• **What this task involves**: Examine each line of the data, and copy the ones containing "cookies".

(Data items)
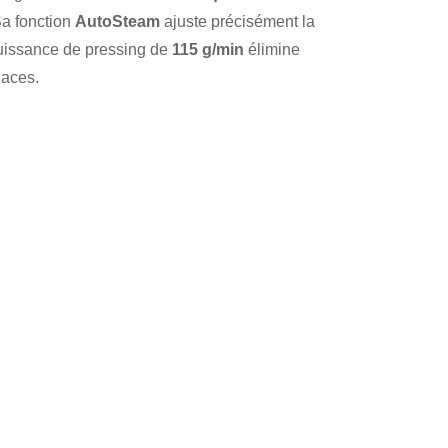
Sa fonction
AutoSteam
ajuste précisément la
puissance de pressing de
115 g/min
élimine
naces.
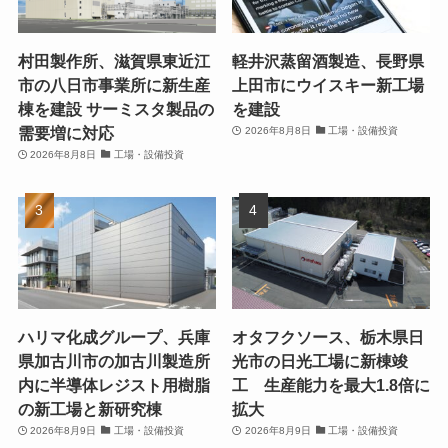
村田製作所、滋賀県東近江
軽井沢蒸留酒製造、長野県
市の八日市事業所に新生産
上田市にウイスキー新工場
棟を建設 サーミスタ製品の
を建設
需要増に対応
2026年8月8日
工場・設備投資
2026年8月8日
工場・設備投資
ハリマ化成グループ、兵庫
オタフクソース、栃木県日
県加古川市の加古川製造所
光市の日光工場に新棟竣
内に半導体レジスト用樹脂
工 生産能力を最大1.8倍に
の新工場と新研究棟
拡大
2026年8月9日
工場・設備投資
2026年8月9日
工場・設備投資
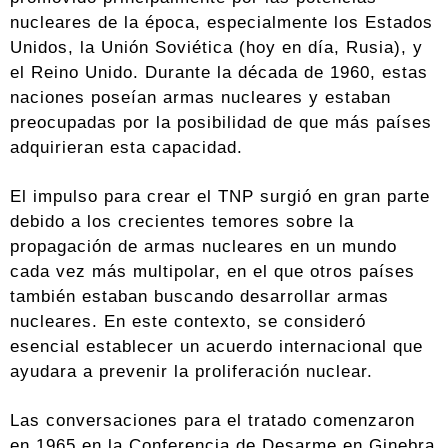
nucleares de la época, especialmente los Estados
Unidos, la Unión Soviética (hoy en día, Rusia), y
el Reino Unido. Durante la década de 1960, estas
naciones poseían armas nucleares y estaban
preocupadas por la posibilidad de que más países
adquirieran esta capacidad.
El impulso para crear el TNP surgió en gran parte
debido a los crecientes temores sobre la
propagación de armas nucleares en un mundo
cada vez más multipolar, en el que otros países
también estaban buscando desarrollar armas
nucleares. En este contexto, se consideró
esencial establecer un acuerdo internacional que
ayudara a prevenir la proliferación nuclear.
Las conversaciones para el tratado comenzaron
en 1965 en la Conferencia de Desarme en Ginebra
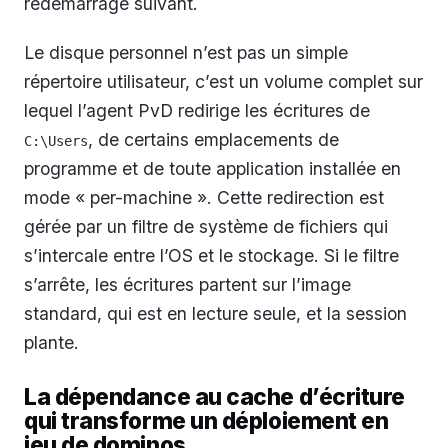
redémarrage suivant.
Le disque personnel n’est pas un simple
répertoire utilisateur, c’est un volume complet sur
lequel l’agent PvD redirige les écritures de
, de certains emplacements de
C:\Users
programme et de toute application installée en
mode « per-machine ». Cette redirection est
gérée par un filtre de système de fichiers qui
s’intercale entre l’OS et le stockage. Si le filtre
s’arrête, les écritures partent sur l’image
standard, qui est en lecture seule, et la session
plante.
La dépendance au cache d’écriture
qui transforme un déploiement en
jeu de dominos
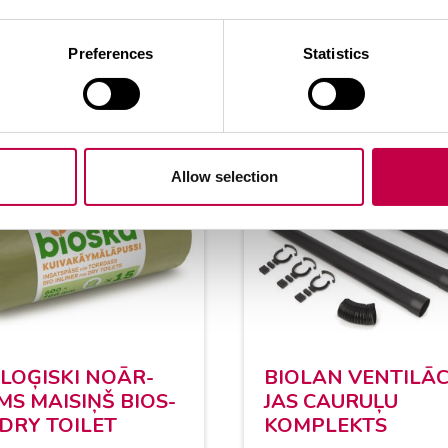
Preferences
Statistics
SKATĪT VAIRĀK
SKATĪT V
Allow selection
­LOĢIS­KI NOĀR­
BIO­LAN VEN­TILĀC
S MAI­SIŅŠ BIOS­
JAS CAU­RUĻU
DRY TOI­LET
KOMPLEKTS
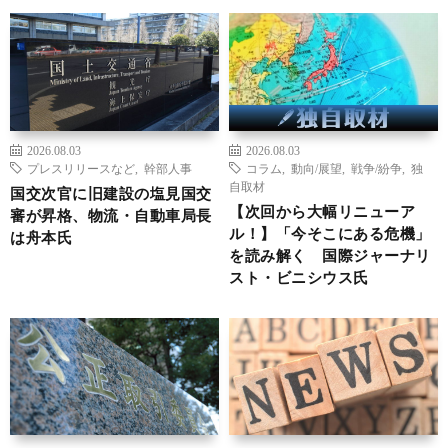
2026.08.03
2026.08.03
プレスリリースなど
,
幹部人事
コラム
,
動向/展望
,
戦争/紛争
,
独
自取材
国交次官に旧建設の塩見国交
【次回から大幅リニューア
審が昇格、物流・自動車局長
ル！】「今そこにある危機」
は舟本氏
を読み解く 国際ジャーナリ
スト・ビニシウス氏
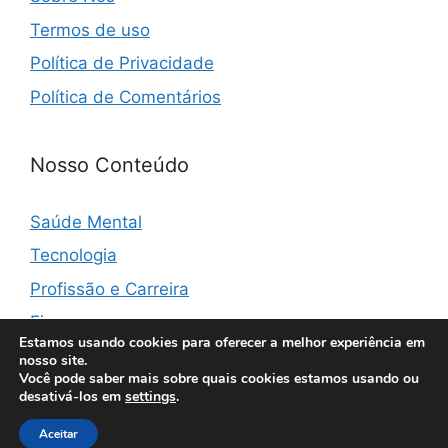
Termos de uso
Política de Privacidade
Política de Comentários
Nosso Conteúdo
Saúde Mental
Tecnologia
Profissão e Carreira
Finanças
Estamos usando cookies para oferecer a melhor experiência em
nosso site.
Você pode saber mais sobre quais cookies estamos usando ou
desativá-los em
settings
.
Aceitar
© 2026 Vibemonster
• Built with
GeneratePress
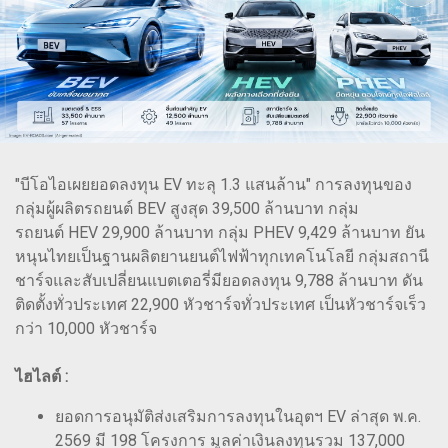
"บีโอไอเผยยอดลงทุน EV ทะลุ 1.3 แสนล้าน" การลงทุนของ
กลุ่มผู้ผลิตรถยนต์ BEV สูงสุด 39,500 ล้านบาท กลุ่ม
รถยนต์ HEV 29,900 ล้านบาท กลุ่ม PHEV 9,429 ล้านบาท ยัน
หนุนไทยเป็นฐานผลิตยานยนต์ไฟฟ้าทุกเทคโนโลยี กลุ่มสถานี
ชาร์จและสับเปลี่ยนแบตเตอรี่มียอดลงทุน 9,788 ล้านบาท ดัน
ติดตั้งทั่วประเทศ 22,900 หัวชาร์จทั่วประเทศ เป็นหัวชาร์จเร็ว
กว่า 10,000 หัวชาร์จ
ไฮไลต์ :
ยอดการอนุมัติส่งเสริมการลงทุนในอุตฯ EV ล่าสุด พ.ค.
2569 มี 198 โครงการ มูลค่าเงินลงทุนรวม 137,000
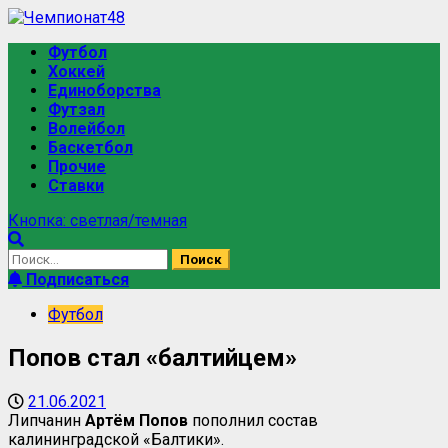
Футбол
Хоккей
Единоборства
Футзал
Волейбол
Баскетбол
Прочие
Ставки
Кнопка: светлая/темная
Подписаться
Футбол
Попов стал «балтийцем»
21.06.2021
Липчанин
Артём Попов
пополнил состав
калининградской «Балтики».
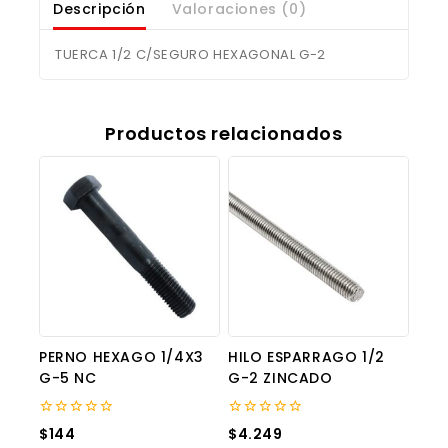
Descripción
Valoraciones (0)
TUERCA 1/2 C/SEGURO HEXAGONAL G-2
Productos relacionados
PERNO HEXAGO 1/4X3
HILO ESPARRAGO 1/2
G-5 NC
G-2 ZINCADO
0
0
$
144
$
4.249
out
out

• **Exercise solution**:
Estamos usando cookies para oferecer a melhor experiência em
Você pode saber mais sobre quais cookies estamos usando ou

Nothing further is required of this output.